> **Work task 1**:
Answer these questions from the abstract below.
(a) At what time and on what date is the talk scheduled?
(b) In which city and country is the Pan African University, Institute of Water and Energy Sciences?
(c) What measurements showed that charge generation and extraction were strongly limiting performance?
> **Work task 2**: Write out the part of the abstract below word for word, starting with "Non-fullerene acceptors (NFA’s)" and going on through "in these blends.".
> **Work task 3**: List every country named in the affiliations of the abstract below.

== Given text ==

EP02.06.04 : Combination of Non-Fullerene Acceptors with Anthracene-Containing PPE-PPVs

11:30 AM–11:45 AM Apr 4, 2018

PCC North, 200 Level, Room 222 BC

Shahidul Alam1 2 Rico Meitzner1 2 Ogechi V. Nwadiaru1 3 Christian Friebe1 2 Jonathan Cann4 Johannes Ahner2 Christoph Ulbricht5 Zhipeng Kan6 Stephanie Höppener1 2 Martin D. Hager1 2 Gregory C. Welch4 Daniel A. M. Egbe5 7 Frederic Laquai6 Ulrich S. Schubert1 2 Harald Hoppe1 2

1, Center for Energy and Environmental Chemistry Jena (CEEC Jena), Friedrich Schiller University Jena, Jena, , Germany
2, Laboratory of Organic and Macromolecular Chemistry (IOMC), Friedrich Schiller University Jena, Jena, , Germany
3, Pan African University, Institute of Water and Energy Sciences, Tlemcen, , Algeria
4, Department of Chemistry, 731 Campus Place N.W., University of Calgary, Calgary, Alberta, Canada
5, Linz Institute for Organic Solar Cells (LIOS), Johannes Kepler University Linz, Linz, , Austria
6, King Abdullah University of Science and Technology (KAUST), KAUST Solar Center (KSC), Physical Sciences and Engineering Division (PSE), Material Science and Engineering Program (MSE), Thuwal, , Saudi Arabia
7, Institute of Polymeric Materials and Testing, Johannes Kepler University, Linz, , Austria

Non-fullerene acceptors (NFA’s) have been receiving increasing attention for application in polymer-based bulk-heterojunction organic solar cells, as they have demonstrated improved photovoltaic performances over more conventional polymer-fullerene blends. Here, polymer solar cells based on statistically substituted anthracene-containing poly(p-phenyleneethynylene)-alt-poly(p-phenylenevinylene)s (PPE–PPVs) copolymer (AnE-PVstat) were investigated in combination with various electron accepting materials. In contrast to blends with PCBM, strong photoluminescence quenching of specifically the polymer indicates fine-scaled intermixing of materials. This was accompanied by a very weak photovoltaic function. By application of Time-Delayed Collection-Field (TDCF) measurements, it could be seen that charge generation and extraction was strongly limiting performance in these blends.

===
== Extracted entries ==

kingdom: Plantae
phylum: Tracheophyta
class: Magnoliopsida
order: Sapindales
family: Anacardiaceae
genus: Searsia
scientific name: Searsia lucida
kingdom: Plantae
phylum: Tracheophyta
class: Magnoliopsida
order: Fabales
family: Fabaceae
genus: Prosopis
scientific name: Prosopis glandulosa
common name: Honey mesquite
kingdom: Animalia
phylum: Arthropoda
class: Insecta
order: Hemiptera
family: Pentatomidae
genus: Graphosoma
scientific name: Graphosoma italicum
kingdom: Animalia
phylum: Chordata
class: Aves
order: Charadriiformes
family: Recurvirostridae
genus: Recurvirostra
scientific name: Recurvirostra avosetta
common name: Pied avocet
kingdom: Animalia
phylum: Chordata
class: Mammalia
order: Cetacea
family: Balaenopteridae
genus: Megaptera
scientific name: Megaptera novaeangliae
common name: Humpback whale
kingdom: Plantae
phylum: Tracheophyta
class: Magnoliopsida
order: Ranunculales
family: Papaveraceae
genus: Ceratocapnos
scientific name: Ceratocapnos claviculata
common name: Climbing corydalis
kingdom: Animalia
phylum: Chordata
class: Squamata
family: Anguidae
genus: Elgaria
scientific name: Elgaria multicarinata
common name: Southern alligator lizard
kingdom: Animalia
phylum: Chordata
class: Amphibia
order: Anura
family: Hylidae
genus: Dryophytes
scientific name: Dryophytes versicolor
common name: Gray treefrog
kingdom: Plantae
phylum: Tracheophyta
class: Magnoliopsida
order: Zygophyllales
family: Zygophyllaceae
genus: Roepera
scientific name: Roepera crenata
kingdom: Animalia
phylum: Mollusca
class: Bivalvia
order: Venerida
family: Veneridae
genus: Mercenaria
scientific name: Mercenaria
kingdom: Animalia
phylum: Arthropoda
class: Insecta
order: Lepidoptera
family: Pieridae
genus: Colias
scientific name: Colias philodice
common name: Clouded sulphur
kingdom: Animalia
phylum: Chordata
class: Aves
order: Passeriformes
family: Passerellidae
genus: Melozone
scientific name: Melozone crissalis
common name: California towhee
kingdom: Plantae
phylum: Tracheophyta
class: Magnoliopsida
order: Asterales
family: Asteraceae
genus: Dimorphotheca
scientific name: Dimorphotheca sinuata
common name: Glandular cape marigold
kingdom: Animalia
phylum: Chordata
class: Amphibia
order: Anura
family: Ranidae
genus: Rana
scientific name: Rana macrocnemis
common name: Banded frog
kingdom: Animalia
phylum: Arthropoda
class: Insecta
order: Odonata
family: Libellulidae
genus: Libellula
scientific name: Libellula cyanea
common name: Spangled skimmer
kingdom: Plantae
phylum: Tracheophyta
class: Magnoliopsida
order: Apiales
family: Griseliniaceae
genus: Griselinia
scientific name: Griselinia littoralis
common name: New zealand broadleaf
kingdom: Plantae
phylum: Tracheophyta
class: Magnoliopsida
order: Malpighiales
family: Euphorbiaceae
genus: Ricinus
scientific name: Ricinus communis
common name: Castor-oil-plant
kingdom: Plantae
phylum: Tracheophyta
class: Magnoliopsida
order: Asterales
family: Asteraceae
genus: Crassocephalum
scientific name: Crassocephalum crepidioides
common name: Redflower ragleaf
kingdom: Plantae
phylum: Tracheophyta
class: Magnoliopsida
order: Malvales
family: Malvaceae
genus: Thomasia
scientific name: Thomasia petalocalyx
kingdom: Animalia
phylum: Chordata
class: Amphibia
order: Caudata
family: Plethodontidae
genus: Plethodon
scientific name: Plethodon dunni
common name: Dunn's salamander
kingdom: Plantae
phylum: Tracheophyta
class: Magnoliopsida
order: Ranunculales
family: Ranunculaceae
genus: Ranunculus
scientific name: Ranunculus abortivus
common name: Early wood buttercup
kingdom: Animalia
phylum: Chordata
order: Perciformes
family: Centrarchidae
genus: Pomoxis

===

> **Written solution 1**:
(a) 11:30 AM–11:45 AM, Apr 4, 2018
(b) Tlemcen, Algeria
(c) Time-Delayed Collection-Field (TDCF) measurements

> **Written solution 2**:
Non-fullerene acceptors (NFA’s) have been receiving increasing attention for application in polymer-based bulk-heterojunction organic solar cells, as they have demonstrated improved photovoltaic performances over more conventional polymer-fullerene blends. Here, polymer solar cells based on statistically substituted anthracene-containing poly(p-phenyleneethynylene)-alt-poly(p-phenylenevinylene)s (PPE–PPVs) copolymer (AnE-PVstat) were investigated in combination with various electron accepting materials. In contrast to blends with PCBM, strong photoluminescence quenching of specifically the polymer indicates fine-scaled intermixing of materials. This was accompanied by a very weak photovoltaic function. By application of Time-Delayed Collection-Field (TDCF) measurements, it could be seen that charge generation and extraction was strongly limiting performance in these blends.

> **Written solution 3**:
Germany
Algeria
Canada
Austria
Saudi Arabia